No final da tarde, meu tio voltou ao mesmo local para
recolher marmita e garrafas de água e café. O sol já tinha baixado no horizonte
e os pássaros todos ecoavam seus pios no cantorio do crepúsculo. Um olhar para
a casa do joão-de-barro. E nada do casal de joão-de-barro. Mas o tico-tico
estava lá, nos galhos baixos da paineira, quietinho, com as penas arrepiadas e
olhinhos meio abertos, meio fechados. O homem do campo, contudo, não intercede.
A natureza tem suas regras e interferir nelas já basta na forma de viver em
civilização.
Tio Miguel, na manhã seguinte, pouco depois do alvorecer, lá
estava batendo ponto junto com o casal de joão-de-barro. Iniciou mais um dia de
trabalho, não sem antes buscar com os olhos o tico-tico. Não avistou. O que
viu, sim, foram algumas penas espalhadas bem embaixo dos galhos onde no início
da noite anterior estava o tico-tico. Certamente, o passarinho que acompanhou o
joão-de-barro não suportou o próprio
peso no galho, caiu e foi devorado pelos animais que imperam na mata durante a
noite.
Esse causo contado por meu tio tinha uma justificativa, um
fundamento. Segundo o mais velho, não se deve repetir o hábito de outra pessoa
simplesmente porque é bonito o que ela faz. Tio Miguel se referia
especificamente aos vícios do cigarro e da cachaça, drogas lícitas que
experimentadas por impulso levam ao consumo compulsivo que, inconsequente, destrói
vidas, desestabiliza famílias e desestrutura futuros. Aderir ao que o outro faz
sem medir as consequências é comprometer o todo. E esse exemplo pode ser estendido a roubos e outras ações previstas como crime.
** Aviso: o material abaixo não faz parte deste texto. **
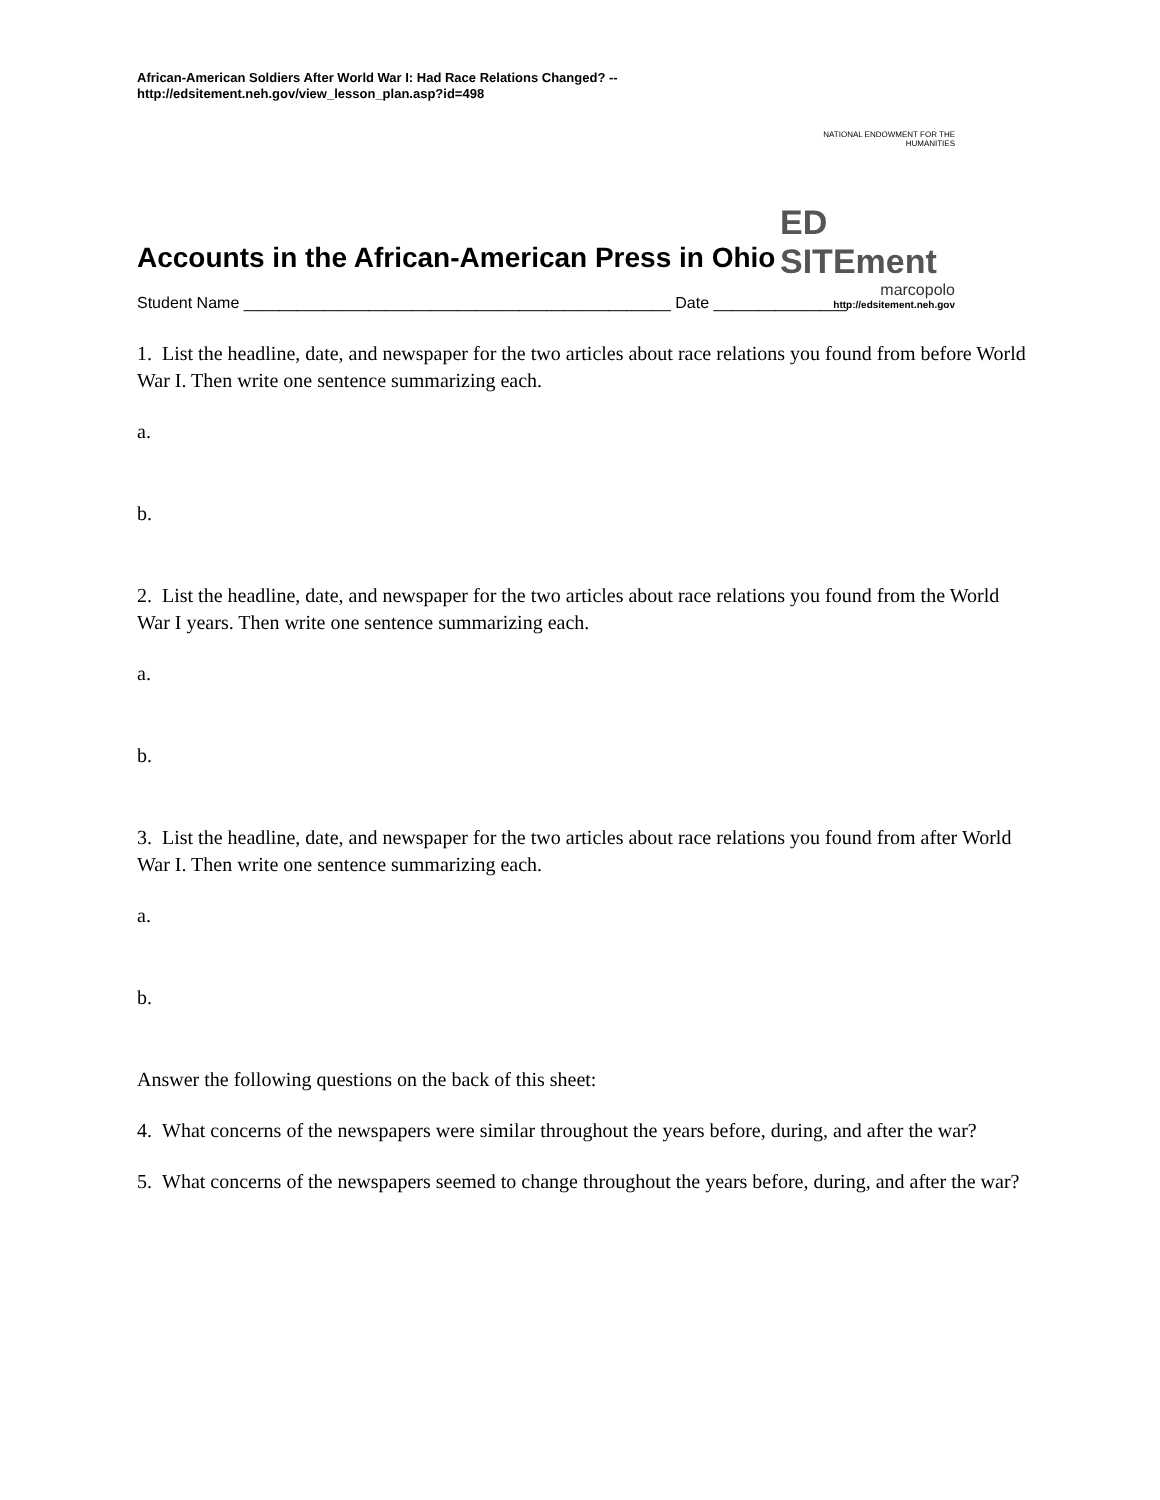African-American Soldiers After World War I: Had Race Relations Changed? --
http://edsitement.neh.gov/view_lesson_plan.asp?id=498
NATIONAL ENDOWMENT FOR THE HUMANITIES
ED SITEment
marcopolo
http://edsitement.neh.gov
Accounts in the African-American Press in Ohio
Student Name ________________________________________________ Date _______________
1. List the headline, date, and newspaper for the two articles about race relations you found from before World War I. Then write one sentence summarizing each.
a.
b.
2. List the headline, date, and newspaper for the two articles about race relations you found from the World War I years. Then write one sentence summarizing each.
a.
b.
3. List the headline, date, and newspaper for the two articles about race relations you found from after World War I. Then write one sentence summarizing each.
a.
b.
Answer the following questions on the back of this sheet:
4. What concerns of the newspapers were similar throughout the years before, during, and after the war?
5. What concerns of the newspapers seemed to change throughout the years before, during, and after the war?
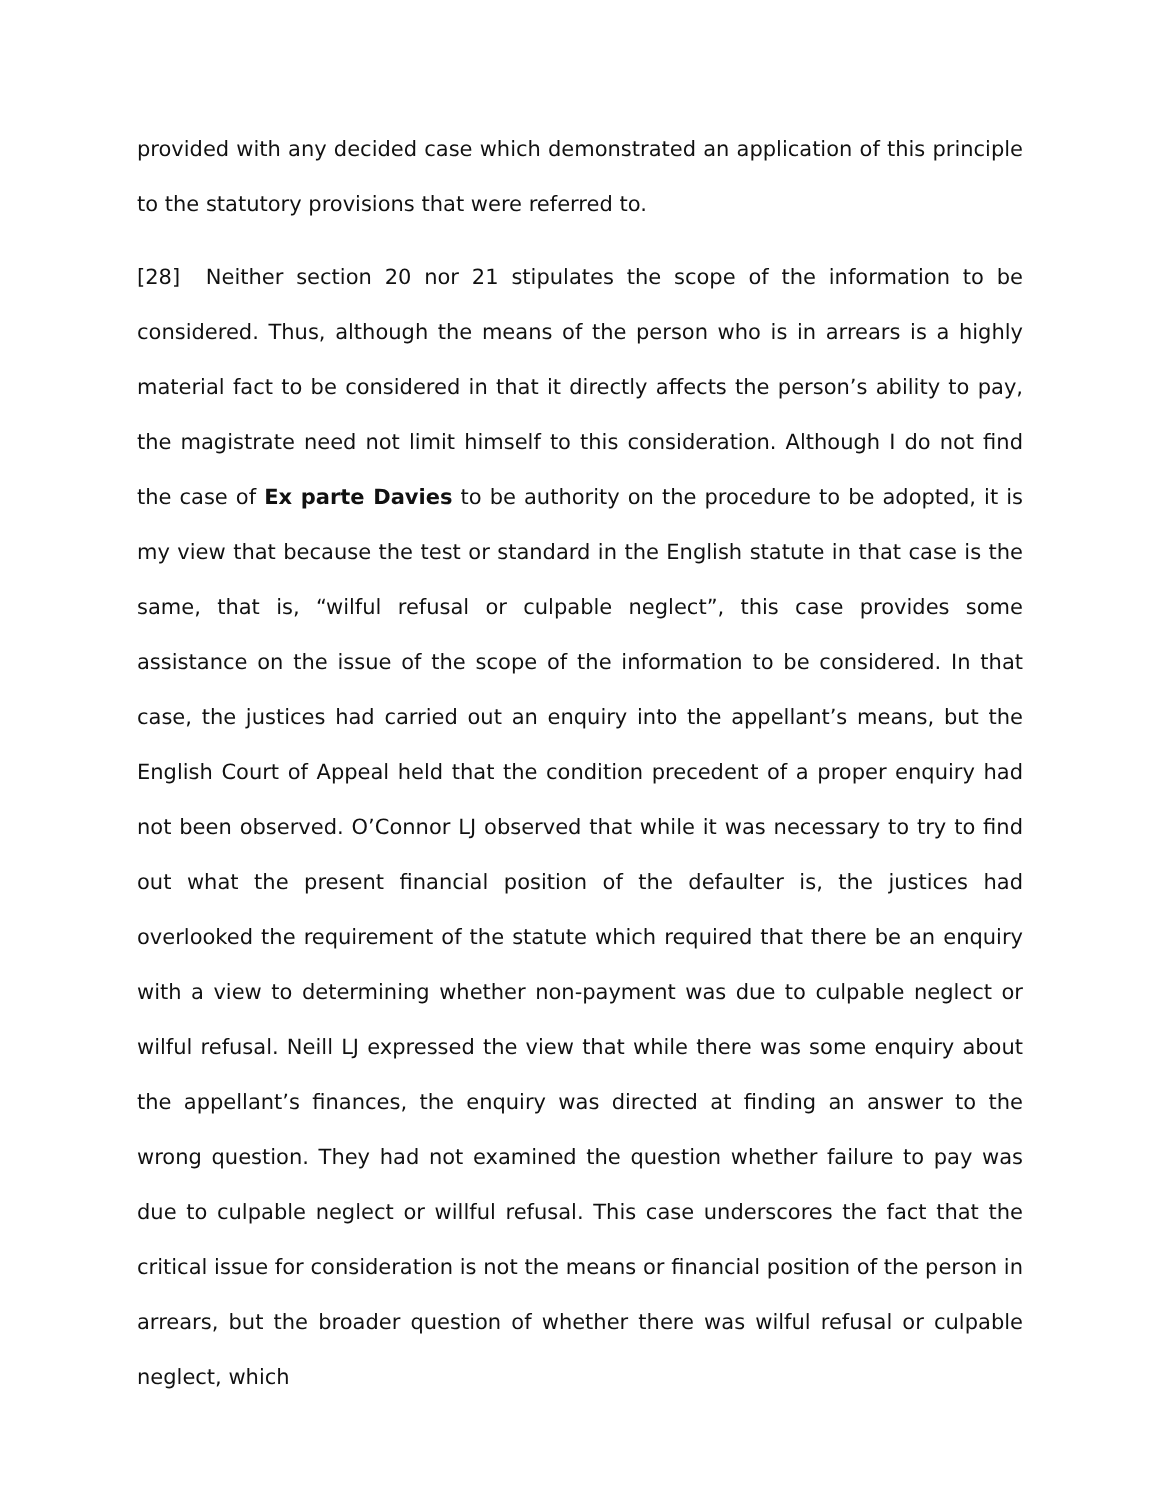provided with any decided case which demonstrated an application of this principle to the statutory provisions that were referred to.
[28] Neither section 20 nor 21 stipulates the scope of the information to be considered. Thus, although the means of the person who is in arrears is a highly material fact to be considered in that it directly affects the person’s ability to pay, the magistrate need not limit himself to this consideration. Although I do not find the case of Ex parte Davies to be authority on the procedure to be adopted, it is my view that because the test or standard in the English statute in that case is the same, that is, “wilful refusal or culpable neglect”, this case provides some assistance on the issue of the scope of the information to be considered. In that case, the justices had carried out an enquiry into the appellant’s means, but the English Court of Appeal held that the condition precedent of a proper enquiry had not been observed. O’Connor LJ observed that while it was necessary to try to find out what the present financial position of the defaulter is, the justices had overlooked the requirement of the statute which required that there be an enquiry with a view to determining whether non-payment was due to culpable neglect or wilful refusal. Neill LJ expressed the view that while there was some enquiry about the appellant’s finances, the enquiry was directed at finding an answer to the wrong question. They had not examined the question whether failure to pay was due to culpable neglect or willful refusal. This case underscores the fact that the critical issue for consideration is not the means or financial position of the person in arrears, but the broader question of whether there was wilful refusal or culpable neglect, which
Em mais uma de minhas paradas por Assis vejo o prefeito
Ricardo Pinheiro assumindo a condição de tico-tico. E olha que ele, na metáfora
política, é tucano. Eleito com chapa pura, ou seja, sem coligações, o mais
jovem prefeito da história da cidade não está se dando conta de que está acompanhando o
joão-de-barro. Tem feito cessões e pactos que, tudo bem, são normais dentro do
jogo de interesses chamado de política. Cedo, contudo, demais.
Olho para o passado recente de Assis e vejo dois
ex-prefeitos que pagaram preço alto por terem colocado verdadeiros urubus nos
corredores do poder da Prefeitura. Pagaram preço caro para o próprio capital
político por terem aliado-se a pessoas com quem jamais deveriam ter subido no
mesmo galho. O resultado, todos sabemos, é o mesmo: essas pessoas saem do poder
pelas portas do fundos, deixam o rombo e quem assume e paga o preço é o
mandatário. É diretamente no nome do prefeito que vão Ministério Público e
Tribunal de Contas. E a ficha suja, claro, vem em primeira pessoa, não em forma
passiva.
Na paineira da vida, Carlos Nóbile e Ezio Spera acreditaram
na beleza das ações de quem subia dede o rio levando barro no bico até o galho
mais seguro. Aderiram ao jogo mas quando sentiram o efeito do peso das ações,
olharam para os lados e não mais viram os joão-de-barros, que, claro, tinham
lugar mais seguro e já pronto para dormir protegidos. Descobriram tarde demais
que tico-tico que acompanha joão-de-barro corre o risco de dormir feito
morcego. Porque o barro pesa no estômago e quando a fraqueza bate, o peso prevalece e o corpo cai. Só que aí a presa já está no prato do predador.
* Professor universitário, historiador e jornalista, é
mestre em Ciências da Comunicação pela ECA/USP.